- [Extract provided]:
Dec 062013
 

Duncan Harley looks at the Guns or Butter nature of 1940’s Scotland

Land army memorial - Credit: Duncan Harley

The Women’s Land Army memorial at Clochan near Buckie – Credit: Duncan Harley

With the outbreak of war in 1939, food production became the focus of various governmental initiatives. Rationing of basic foodstuffs, such as meat, butter and sugar was introduced and wild harvests, such as foxglove leaves, nettles and rosehip berries, were collected in season by volunteers, including schoolchildren, organised by the Department of Health and on an organised and quite massive national scale.

Government departments, such as the Herring Industry Board and the Potato Marketing Board, advised mothers to cook with locally sourced produce.

In a somewhat Orwellian style pronouncement the Food Controller for the North East of Scotland, Mr G. Mitchell, announced that:

“Scotland’s traditional fare, such as tatties, porridge and herring can play a significant part in winning the war.”

Dishes, such as potato carrot pancake and carrot pudding, were promoted as both foodstuffs and also as tonics. Carrot marmalade recipes were published in the local press and eggless oatmeal cookies vied for prominence alongside carrot and oatmeal soup in parish magazines. Both oatmeal and carrots were in good supply, eggs and sugar were, of course, extremely scarce.

Many Scottish golf courses were ploughed up to provide agricultural land and even coastal courses, unsuitable for the growing of crops, suffered the indignity of having  sheep and cattle let loose to graze the turf which, not long before, had been lovingly tended by the green keepers.

Following a record silage yield in a 1940 trial, Aberdeenshire’s Ellon Golf Club gave permission to a local farmer to spread manure on the course in order to increase the yield for 1941 and over 20 acres of the Aberdeen Hazlehead course also fell to the agricultural plough.

Other UK golf clubs resorted to humour to combat the enemy such this extract from the Richmond Golf Club Temporary Rules, 1941:

“ Players are asked to collect bomb and shrapnel splinters to save these causing damage to the mowing machines and  in competitions during gunfire, or while bombs are falling, players may take shelter without penalty for ceasing play.”

Families were encouraged to grow food where possible

Many golf courses, while willing to support the war effort, looked for ways round the issue of the destruction of fairways and greens and quite a few hit on the idea of producing silage for winter livestock feed.

The phrase “long grass on north east courses will help to win the war” became currency until the reality of shortage of tractors and indeed hands on scythes, struck home.

- [Information shown]:
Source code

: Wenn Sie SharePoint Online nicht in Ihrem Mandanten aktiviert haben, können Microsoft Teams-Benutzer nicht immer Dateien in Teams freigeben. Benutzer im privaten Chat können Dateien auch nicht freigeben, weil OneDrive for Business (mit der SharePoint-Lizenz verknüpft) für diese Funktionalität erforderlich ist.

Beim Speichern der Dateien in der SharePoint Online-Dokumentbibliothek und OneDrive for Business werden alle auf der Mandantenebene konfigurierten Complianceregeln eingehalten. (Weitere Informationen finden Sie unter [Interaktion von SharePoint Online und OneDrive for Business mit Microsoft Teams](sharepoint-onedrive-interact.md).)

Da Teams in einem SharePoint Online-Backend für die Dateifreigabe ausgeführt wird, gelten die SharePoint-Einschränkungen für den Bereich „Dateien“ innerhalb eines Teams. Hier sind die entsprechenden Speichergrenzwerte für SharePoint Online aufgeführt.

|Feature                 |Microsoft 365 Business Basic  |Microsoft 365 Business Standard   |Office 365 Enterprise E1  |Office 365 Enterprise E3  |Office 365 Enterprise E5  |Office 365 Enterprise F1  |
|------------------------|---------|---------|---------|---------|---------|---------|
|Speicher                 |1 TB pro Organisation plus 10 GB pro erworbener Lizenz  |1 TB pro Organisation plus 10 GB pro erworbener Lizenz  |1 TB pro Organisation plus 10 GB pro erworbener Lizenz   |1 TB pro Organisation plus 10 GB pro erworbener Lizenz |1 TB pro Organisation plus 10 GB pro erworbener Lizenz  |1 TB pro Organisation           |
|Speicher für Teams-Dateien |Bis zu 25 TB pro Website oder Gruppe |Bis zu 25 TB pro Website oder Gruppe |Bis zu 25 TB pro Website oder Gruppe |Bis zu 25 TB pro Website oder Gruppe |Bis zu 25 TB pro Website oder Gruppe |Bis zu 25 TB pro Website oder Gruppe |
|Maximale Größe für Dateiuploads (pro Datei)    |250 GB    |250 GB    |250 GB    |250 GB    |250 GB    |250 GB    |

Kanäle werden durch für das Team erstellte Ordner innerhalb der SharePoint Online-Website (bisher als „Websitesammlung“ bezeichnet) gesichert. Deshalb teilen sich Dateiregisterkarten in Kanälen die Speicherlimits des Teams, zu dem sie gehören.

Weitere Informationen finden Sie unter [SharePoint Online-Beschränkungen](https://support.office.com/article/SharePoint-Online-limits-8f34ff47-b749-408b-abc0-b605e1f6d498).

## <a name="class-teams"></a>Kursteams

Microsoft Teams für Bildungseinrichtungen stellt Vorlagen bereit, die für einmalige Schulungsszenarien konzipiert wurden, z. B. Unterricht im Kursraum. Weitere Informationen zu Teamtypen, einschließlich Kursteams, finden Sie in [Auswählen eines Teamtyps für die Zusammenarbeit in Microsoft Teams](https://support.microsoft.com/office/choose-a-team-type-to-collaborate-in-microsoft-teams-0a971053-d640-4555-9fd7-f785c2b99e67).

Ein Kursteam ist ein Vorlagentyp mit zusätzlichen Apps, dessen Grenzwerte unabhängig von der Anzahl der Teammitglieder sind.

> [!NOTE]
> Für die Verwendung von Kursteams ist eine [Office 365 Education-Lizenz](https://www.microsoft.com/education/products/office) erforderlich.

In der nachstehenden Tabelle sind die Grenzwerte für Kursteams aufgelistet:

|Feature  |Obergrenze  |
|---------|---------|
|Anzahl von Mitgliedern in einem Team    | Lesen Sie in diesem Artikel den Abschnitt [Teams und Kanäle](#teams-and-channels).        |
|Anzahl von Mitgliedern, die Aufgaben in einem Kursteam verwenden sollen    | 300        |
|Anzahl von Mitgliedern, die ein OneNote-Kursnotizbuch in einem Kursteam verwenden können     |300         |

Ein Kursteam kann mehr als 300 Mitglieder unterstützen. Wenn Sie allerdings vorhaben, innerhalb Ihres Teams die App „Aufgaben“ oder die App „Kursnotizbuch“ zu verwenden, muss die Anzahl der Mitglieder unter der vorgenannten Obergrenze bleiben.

- [Task statement]:
Revise the stretch from "Following a record" through "the agricultural plough." in the article on wartime food production in Scotland, replacing "manure" with "fertilizer".

- [Result for this exercise]:
Following a record silage yield in a 1940 trial, Aberdeenshire’s Ellon Golf Club gave permission to a local farmer to spread fertilizer on the course in order to increase the yield for 1941 and over 20 acres of the Aberdeen Hazlehead course also fell to the agricultural plough.